Poesía y poder
PARECEN PALABRAS encontradas; antónimos que se ignoran, se niegan, se contradicen. Pues no. Al menos no van por ahí los tiros del final -largo final- de la legislatura. Todavía estamos a tiempo de hacer posible, y además demostrarlo, que poesía y política no tienen que ser enemigos. En el pasado, los poetas pasaban por la milicia, por la Iglesia y unos pocos conseguían llevarse bien con el poder. Muy pocos los que lo ostentaban. Eso era el pasado. Ahora, en la España de Zapatero, y bajo la querida advocación de sus/nuestros santos laicos -digamos que en los altares mayores están María Zambrano o Antonio Gamoneda-, y sabiendo buscar en los claros del bosque, rompiendo silencios y venciendo los fríos de antaño, los poetas de las ínsulas extrañas, después de un largo y tortuoso camino, están tomando el poder.
Molina empieza a ejercer con firmeza y sorpresa. Le noto muy lanzado, espero que con renovadas lanzas
Esas cosas pasan por bajar la guardia. Los otros, que estaban tranquilos, como aquellos mayores que se entretienen mirando a las nínfulas en sus playas. Así, ¡zas!, pasa lo que pasa. Y llegaron al poder. Discretamente y en silencio, la del alba sería, cuando todo fue mudanza. ¿Quién dijo que eran tiempos revueltos? No hay que fiarse de las frases hechas. Ni de la experiencia. Todo cambia, se transforma y encuentra su camino de Santiago.
Bienvenido César Antonio Molina al Ministerio de Cultura, el primer poeta ministro. Muchos se alegraron, algunos lo celebraron, otros se sorprendieron y algunos tuvieron la sensación de ser unos castigados sin postre. No es fácil el consenso. Como observador, como lector de poesía, desde hace tiempo me di cuenta de que es más difícil que los frentes poéticos hagan un armisticio que ver a Calixto Bieito dirigiendo a Plácido Domingo. Digo, es un decir.
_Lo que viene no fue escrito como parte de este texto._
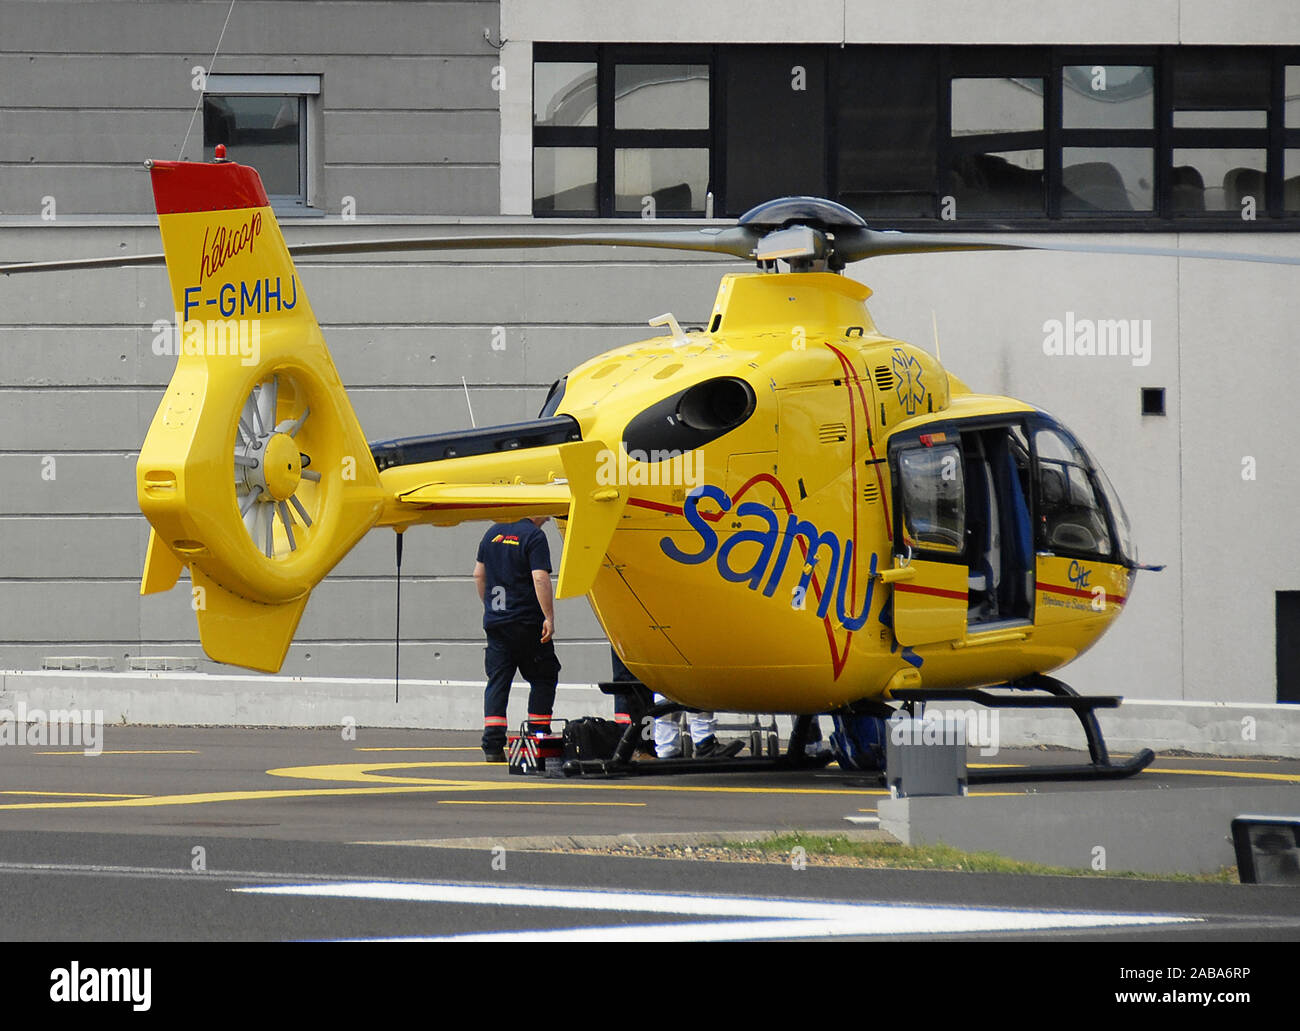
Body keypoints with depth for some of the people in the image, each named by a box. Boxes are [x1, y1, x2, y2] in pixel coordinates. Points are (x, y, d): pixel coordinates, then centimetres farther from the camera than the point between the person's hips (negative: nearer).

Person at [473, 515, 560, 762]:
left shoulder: (494, 532, 11)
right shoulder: (534, 537, -10)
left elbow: (479, 574, 18)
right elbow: (540, 578, -19)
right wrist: (549, 618, -17)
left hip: (495, 621, 6)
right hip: (525, 622, -6)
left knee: (497, 681, 5)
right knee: (543, 679, 8)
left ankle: (492, 745, -4)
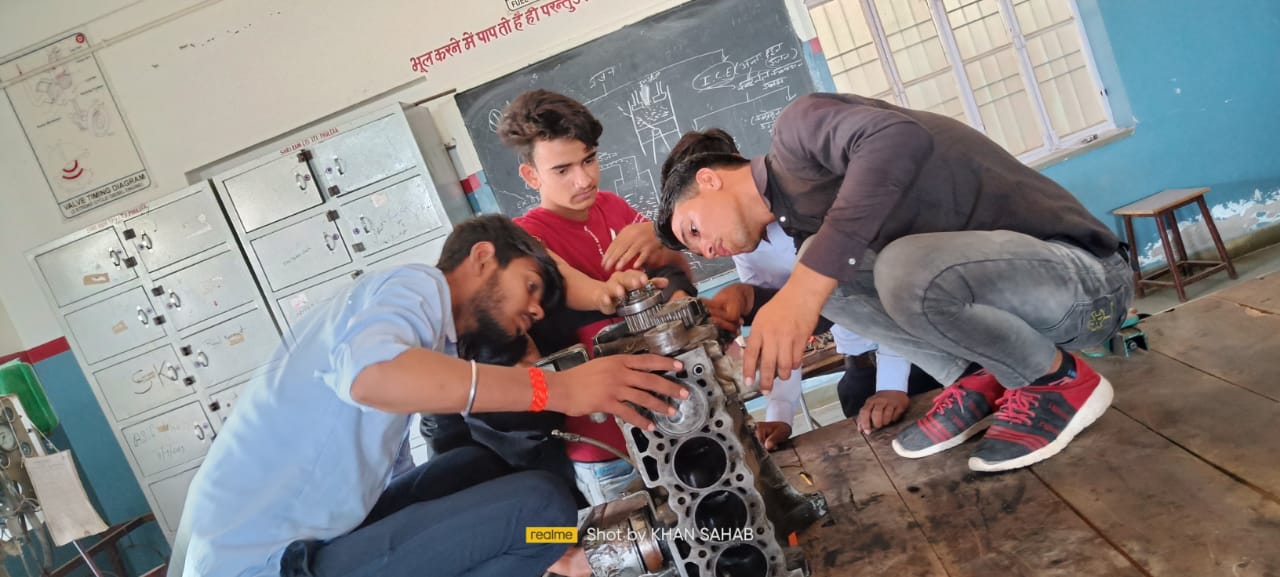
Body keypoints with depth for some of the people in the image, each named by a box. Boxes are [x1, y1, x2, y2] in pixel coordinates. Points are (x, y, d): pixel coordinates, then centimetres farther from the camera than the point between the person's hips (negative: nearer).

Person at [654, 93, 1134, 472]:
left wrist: (803, 287, -38)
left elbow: (901, 139, -32)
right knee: (822, 269, -1)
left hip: (1085, 276, -8)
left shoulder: (796, 129, -13)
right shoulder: (800, 216, 15)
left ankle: (1063, 382, -6)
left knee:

Conozco al nuevo ministro hace años. He seguido sus libros, sus cargos, sus aciertos y también algunas de sus preocupaciones. Creo que será capaz, es un hombre tranquilo, un buen tipo -como dice el cervantista de Manhattan, Eduardo Lago-, de moderar sus fobias, incluso sus filias. Pero también es verdad que el poder comienza a ejercerlo con firmeza y sorpresa. Le noto muy lanzado, espero que con renovadas lanzas, deseo que algunas no sean aquellas herrumbrosas que conocimos. Me descoloca que después de silencios, sonrisas y buenas palabras sea capaz de dimitir, sin temblores ni falsificadas palabras, a Campos Borrego, director general del INAEM. Quizá la de menos polémica, la de mayor consenso, de sus direcciones generales. Sorpresa mayúscula. Al menos tanta como fue para Carmen Calvo enterarse del fin de su ministerio. Ciertamente, ningún general se lanza a la guerra sin sus coroneles. Ha dejado bien claro que no debemos confundir poesía con ausencia de mando. Un ministro de Cultura, primero es ministro, después poeta.
Recuerdo que hubo un intelectual en el Ministerio de Cultura. Era, es, una de las referencias de la gran cultura europea. El parisiense / madrileño Jorge Semprún. Su paso por el ministerio fue breve, pero, para muchos, nada inútil. Recordaba Semprún que fue André Malraux el que dijo que un Ministerio de Cultura "es un lujo inútil si no se les puede dar a los ministros un presupuesto decente y tiempo para trabajar". Semprún, más allá de la comprensión de Felipe González y de Carlos Solchaga, no tuvo ni tiempo, ni presupuesto. En su haber, él mismo destacó que "lo más importante fue haberle puesto un cascabel político a Alfonso Guerra, haber denunciado la cultura arrogante y arcaica de aparato que él encarnaba mejor que nadie". Para el ministro / escritor, que contó sus experiencias en forma de libro, lo más urgente era acabar con la cultura de aparato. Aquel libro se convierte ahora en guía para perplejos y en lectura obligada para prosistas, o poetas, que lleguen al poder: "Federico Sánchez se despide de ustedes". Con placer saludamos al nuevo ministro en la última fiesta cultural de la temporada. La madre de todas las fiestas de los veranos de la villa más o menos socialista. Es el penúltimo refugio de una ciudadanía que no quiere ser cautiva, desarmada ni desarbolada.